**抜粋:**
学位論文要旨



No 216556
著者(漢字) 岡田,哲男
著者(英字)
著者(カナ) オカダ,テツオ
標題(和) 船体構造の設計と現図における最適化手法の適用に関する研究
標題(洋)
報告番号 216556
報告番号 乙16556
学位授与日 2006.06.15
学位種別 論文博士
学位種類 博士(工学)
学位記番号 第16556号
研究科 工学系研究科
専攻 環境海洋工学専攻
論文審査委員 主査: 東京大学 教授 大和,裕幸
 東京大学 教授 湯原,哲夫
 東京大学 教授 都井,裕
 東京大学 助教授 青山,和浩
 東京大学 助教授 鈴木,克幸
内容要旨 要旨を表示する

 自然環境や安全に対する社会的要求の高度化、コンテナ船の大型化、造船所の人員構成の変化等、船体構造を取り巻く社会的・経済的環境は年々変化してきており、造船所は様々な激しい変化に的確に対応し、順応していくことが求められている。

**作業指示:**
#1 学位論文要旨に記された論文審査委員の主査の氏名と職位を答えてください。
#2 学位論文要旨の「学位記番号 第16556号」から「ていくことが求められている。」までを、両端も含めて書き直し、その際「コンテナ船」を「ばら積み船」に置き換えてください。
#3 学位論文要旨の本文について、最後に示された文の次から続きを書いてください。

**インスタンスごとのキーポイントデータ:**
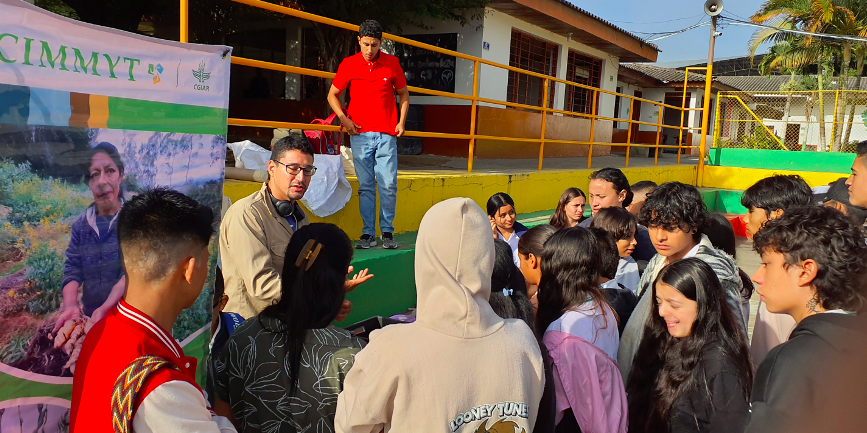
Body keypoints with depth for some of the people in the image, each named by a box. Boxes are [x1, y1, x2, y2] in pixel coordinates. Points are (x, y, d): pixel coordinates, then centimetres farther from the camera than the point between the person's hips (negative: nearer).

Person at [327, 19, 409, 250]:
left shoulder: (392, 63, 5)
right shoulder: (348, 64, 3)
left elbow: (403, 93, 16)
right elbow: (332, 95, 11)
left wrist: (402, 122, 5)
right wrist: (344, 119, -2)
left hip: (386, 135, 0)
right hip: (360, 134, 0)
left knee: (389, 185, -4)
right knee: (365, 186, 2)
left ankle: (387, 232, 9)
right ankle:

**各課題の解答:**
#1 東京大学教授の大和裕幸です。

#2
学位記番号 第16556号
研究科 工学系研究科
専攻 環境海洋工学専攻
論文審査委員 主査: 東京大学 教授 大和,裕幸
 東京大学 教授 湯原,哲夫
 東京大学 教授 都井,裕
 東京大学 助教授 青山,和浩
 東京大学 助教授 鈴木,克幸
内容要旨 要旨を表示する

 自然環境や安全に対する社会的要求の高度化、ばら積み船の大型化、造船所の人員構成の変化等、船体構造を取り巻く社会的・経済的環境は年々変化してきており、造船所は様々な激しい変化に的確に対応し、順応していくことが求められている。

#3
 著者は、造船所において構造基本計画、詳細設計、生産設計及び最終的に生産工程に送るデータまで作成する工程である現図を歴任してきたが、上記の課題に対応するために、それらの業務を「最適化」という共通の視点で捉え、最適化手法の適用に関する研究を続けてきた。有限要素解析におけるメッシュ最適化や、現図工程のネスティング作業における歩留り最適化はもとより、商船基本計画の最適化や構造解析と融合した構造最適化等を通して、最適化技術によって社会的・経済的環境の変化に対する素早く的確に対応し、安全性・経済性に資することが明らかとなったので、ここに論文としてまとめる。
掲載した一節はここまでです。